**Exercise directions**: To complete the exercise, write out all the data exactly.

**Source data**:

_ _ _ _ _

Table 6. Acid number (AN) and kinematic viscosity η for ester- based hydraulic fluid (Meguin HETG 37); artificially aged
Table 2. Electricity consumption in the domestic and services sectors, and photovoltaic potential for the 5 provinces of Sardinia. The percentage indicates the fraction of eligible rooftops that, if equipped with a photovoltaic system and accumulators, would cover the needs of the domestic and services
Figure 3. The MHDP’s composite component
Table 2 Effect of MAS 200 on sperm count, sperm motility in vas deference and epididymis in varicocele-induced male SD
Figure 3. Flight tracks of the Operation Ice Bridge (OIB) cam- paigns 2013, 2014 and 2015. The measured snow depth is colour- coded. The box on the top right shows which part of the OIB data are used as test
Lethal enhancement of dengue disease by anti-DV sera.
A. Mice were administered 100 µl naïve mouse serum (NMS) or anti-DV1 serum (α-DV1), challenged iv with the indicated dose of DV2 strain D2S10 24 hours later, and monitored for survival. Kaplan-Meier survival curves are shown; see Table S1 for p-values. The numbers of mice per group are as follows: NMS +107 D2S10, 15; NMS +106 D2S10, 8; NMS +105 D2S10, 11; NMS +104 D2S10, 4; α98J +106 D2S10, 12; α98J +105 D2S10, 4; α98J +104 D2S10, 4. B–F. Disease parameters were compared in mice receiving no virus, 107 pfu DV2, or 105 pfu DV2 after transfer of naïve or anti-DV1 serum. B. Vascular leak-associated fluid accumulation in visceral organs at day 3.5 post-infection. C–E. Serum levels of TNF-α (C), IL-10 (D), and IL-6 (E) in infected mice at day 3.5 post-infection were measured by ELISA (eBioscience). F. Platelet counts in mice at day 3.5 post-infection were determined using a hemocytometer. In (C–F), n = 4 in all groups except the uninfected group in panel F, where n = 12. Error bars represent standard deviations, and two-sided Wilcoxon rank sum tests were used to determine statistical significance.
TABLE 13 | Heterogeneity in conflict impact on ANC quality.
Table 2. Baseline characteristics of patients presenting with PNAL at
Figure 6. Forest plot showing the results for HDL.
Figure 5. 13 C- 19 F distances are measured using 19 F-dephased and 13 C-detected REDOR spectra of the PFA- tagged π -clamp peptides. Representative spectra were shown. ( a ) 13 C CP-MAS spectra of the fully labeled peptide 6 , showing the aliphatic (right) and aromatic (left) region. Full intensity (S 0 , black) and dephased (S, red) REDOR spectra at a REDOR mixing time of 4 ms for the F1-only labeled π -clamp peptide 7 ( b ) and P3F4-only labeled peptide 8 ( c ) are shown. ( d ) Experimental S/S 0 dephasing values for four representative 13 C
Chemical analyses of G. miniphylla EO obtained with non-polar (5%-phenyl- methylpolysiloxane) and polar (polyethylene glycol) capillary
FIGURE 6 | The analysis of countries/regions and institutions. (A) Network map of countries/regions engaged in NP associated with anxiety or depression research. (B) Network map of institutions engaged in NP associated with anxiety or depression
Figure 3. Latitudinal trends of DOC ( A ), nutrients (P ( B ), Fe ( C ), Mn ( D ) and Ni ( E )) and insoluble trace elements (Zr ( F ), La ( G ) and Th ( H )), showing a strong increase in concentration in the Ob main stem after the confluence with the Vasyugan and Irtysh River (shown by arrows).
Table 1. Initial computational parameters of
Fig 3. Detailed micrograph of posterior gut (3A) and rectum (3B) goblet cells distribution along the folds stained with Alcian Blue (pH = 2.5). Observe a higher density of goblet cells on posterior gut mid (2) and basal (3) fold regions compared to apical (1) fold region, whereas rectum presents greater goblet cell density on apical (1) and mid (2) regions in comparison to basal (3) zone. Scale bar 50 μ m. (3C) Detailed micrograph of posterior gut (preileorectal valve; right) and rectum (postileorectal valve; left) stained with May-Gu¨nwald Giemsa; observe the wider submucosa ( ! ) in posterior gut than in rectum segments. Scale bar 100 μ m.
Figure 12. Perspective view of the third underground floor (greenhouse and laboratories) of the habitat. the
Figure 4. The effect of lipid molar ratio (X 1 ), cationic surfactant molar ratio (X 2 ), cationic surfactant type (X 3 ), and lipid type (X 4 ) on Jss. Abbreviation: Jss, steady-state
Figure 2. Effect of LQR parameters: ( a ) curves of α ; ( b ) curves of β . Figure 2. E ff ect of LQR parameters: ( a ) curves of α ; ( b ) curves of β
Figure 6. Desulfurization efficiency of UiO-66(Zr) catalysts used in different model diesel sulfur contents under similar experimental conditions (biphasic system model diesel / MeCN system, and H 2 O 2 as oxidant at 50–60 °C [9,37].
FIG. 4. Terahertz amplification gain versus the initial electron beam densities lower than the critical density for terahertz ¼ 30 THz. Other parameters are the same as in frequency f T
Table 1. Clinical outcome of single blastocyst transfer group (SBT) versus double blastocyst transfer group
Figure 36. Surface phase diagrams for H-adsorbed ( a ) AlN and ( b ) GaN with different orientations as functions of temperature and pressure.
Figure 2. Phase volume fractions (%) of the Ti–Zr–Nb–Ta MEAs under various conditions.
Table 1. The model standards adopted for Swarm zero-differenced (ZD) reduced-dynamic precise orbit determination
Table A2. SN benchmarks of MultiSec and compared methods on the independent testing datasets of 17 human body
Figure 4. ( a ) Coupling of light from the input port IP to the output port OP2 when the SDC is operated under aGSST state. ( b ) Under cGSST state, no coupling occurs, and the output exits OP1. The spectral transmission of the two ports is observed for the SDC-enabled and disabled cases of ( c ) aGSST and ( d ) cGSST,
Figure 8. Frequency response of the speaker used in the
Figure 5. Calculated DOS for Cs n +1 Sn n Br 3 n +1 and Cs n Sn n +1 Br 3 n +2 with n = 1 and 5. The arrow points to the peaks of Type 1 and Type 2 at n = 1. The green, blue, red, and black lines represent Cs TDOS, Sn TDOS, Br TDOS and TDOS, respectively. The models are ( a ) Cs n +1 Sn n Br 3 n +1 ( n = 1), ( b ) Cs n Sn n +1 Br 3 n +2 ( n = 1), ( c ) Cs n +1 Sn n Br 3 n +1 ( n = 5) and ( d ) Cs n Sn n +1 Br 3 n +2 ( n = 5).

_ _ _ _ _

**Solution**:
Table 6. Acid number (AN) and kinematic viscosity η for ester- based hydraulic fluid (Meguin HETG 37); artificially aged
Table 2. Electricity consumption in the domestic and services sectors, and photovoltaic potential for the 5 provinces of Sardinia. The percentage indicates the fraction of eligible rooftops that, if equipped with a photovoltaic system and accumulators, would cover the needs of the domestic and services
Figure 3. The MHDP’s composite component
Table 2 Effect of MAS 200 on sperm count, sperm motility in vas deference and epididymis in varicocele-induced male SD
Figure 3. Flight tracks of the Operation Ice Bridge (OIB) cam- paigns 2013, 2014 and 2015. The measured snow depth is colour- coded. The box on the top right shows which part of the OIB data are used as test
Lethal enhancement of dengue disease by anti-DV sera.
A. Mice were administered 100 µl naïve mouse serum (NMS) or anti-DV1 serum (α-DV1), challenged iv with the indicated dose of DV2 strain D2S10 24 hours later, and monitored for survival. Kaplan-Meier survival curves are shown; see Table S1 for p-values. The numbers of mice per group are as follows: NMS +107 D2S10, 15; NMS +106 D2S10, 8; NMS +105 D2S10, 11; NMS +104 D2S10, 4; α98J +106 D2S10, 12; α98J +105 D2S10, 4; α98J +104 D2S10, 4. B–F. Disease parameters were compared in mice receiving no virus, 107 pfu DV2, or 105 pfu DV2 after transfer of naïve or anti-DV1 serum. B. Vascular leak-associated fluid accumulation in visceral organs at day 3.5 post-infection. C–E. Serum levels of TNF-α (C), IL-10 (D), and IL-6 (E) in infected mice at day 3.5 post-infection were measured by ELISA (eBioscience). F. Platelet counts in mice at day 3.5 post-infection were determined using a hemocytometer. In (C–F), n = 4 in all groups except the uninfected group in panel F, where n = 12. Error bars represent standard deviations, and two-sided Wilcoxon rank sum tests were used to determine statistical significance.
TABLE 13 | Heterogeneity in conflict impact on ANC quality.
Table 2. Baseline characteristics of patients presenting with PNAL at
Figure 6. Forest plot showing the results for HDL.
Figure 5. 13 C- 19 F distances are measured using 19 F-dephased and 13 C-detected REDOR spectra of the PFA- tagged π -clamp peptides. Representative spectra were shown. ( a ) 13 C CP-MAS spectra of the fully labeled peptide 6 , showing the aliphatic (right) and aromatic (left) region. Full intensity (S 0 , black) and dephased (S, red) REDOR spectra at a REDOR mixing time of 4 ms for the F1-only labeled π -clamp peptide 7 ( b ) and P3F4-only labeled peptide 8 ( c ) are shown. ( d ) Experimental S/S 0 dephasing values for four representative 13 C
Chemical analyses of G. miniphylla EO obtained with non-polar (5%-phenyl- methylpolysiloxane) and polar (polyethylene glycol) capillary
FIGURE 6 | The analysis of countries/regions and institutions. (A) Network map of countries/regions engaged in NP associated with anxiety or depression research. (B) Network map of institutions engaged in NP associated with anxiety or depression
Figure 3. Latitudinal trends of DOC ( A ), nutrients (P ( B ), Fe ( C ), Mn ( D ) and Ni ( E )) and insoluble trace elements (Zr ( F ), La ( G ) and Th ( H )), showing a strong increase in concentration in the Ob main stem after the confluence with the Vasyugan and Irtysh River (shown by arrows).
Table 1. Initial computational parameters of
Fig 3. Detailed micrograph of posterior gut (3A) and rectum (3B) goblet cells distribution along the folds stained with Alcian Blue (pH = 2.5). Observe a higher density of goblet cells on posterior gut mid (2) and basal (3) fold regions compared to apical (1) fold region, whereas rectum presents greater goblet cell density on apical (1) and mid (2) regions in comparison to basal (3) zone. Scale bar 50 μ m. (3C) Detailed micrograph of posterior gut (preileorectal valve; right) and rectum (postileorectal valve; left) stained with May-Gu¨nwald Giemsa; observe the wider submucosa ( ! ) in posterior gut than in rectum segments. Scale bar 100 μ m.
Figure 12. Perspective view of the third underground floor (greenhouse and laboratories) of the habitat. the
Figure 4. The effect of lipid molar ratio (X 1 ), cationic surfactant molar ratio (X 2 ), cationic surfactant type (X 3 ), and lipid type (X 4 ) on Jss. Abbreviation: Jss, steady-state
Figure 2. Effect of LQR parameters: ( a ) curves of α ; ( b ) curves of β . Figure 2. E ff ect of LQR parameters: ( a ) curves of α ; ( b ) curves of β
Figure 6. Desulfurization efficiency of UiO-66(Zr) catalysts used in different model diesel sulfur contents under similar experimental conditions (biphasic system model diesel / MeCN system, and H 2 O 2 as oxidant at 50–60 °C [9,37].
FIG. 4. Terahertz amplification gain versus the initial electron beam densities lower than the critical density for terahertz ¼ 30 THz. Other parameters are the same as in frequency f T
Table 1. Clinical outcome of single blastocyst transfer group (SBT) versus double blastocyst transfer group
Figure 36. Surface phase diagrams for H-adsorbed ( a ) AlN and ( b ) GaN with different orientations as functions of temperature and pressure.
Figure 2. Phase volume fractions (%) of the Ti–Zr–Nb–Ta MEAs under various conditions.
Table 1. The model standards adopted for Swarm zero-differenced (ZD) reduced-dynamic precise orbit determination
Table A2. SN benchmarks of MultiSec and compared methods on the independent testing datasets of 17 human body
Figure 4. ( a ) Coupling of light from the input port IP to the output port OP2 when the SDC is operated under aGSST state. ( b ) Under cGSST state, no coupling occurs, and the output exits OP1. The spectral transmission of the two ports is observed for the SDC-enabled and disabled cases of ( c ) aGSST and ( d ) cGSST,
Figure 8. Frequency response of the speaker used in the
Figure 5. Calculated DOS for Cs n +1 Sn n Br 3 n +1 and Cs n Sn n +1 Br 3 n +2 with n = 1 and 5. The arrow points to the peaks of Type 1 and Type 2 at n = 1. The green, blue, red, and black lines represent Cs TDOS, Sn TDOS, Br TDOS and TDOS, respectively. The models are ( a ) Cs n +1 Sn n Br 3 n +1 ( n = 1), ( b ) Cs n Sn n +1 Br 3 n +2 ( n = 1), ( c ) Cs n +1 Sn n Br 3 n +1 ( n = 5) and ( d ) Cs n Sn n +1 Br 3 n +2 ( n = 5).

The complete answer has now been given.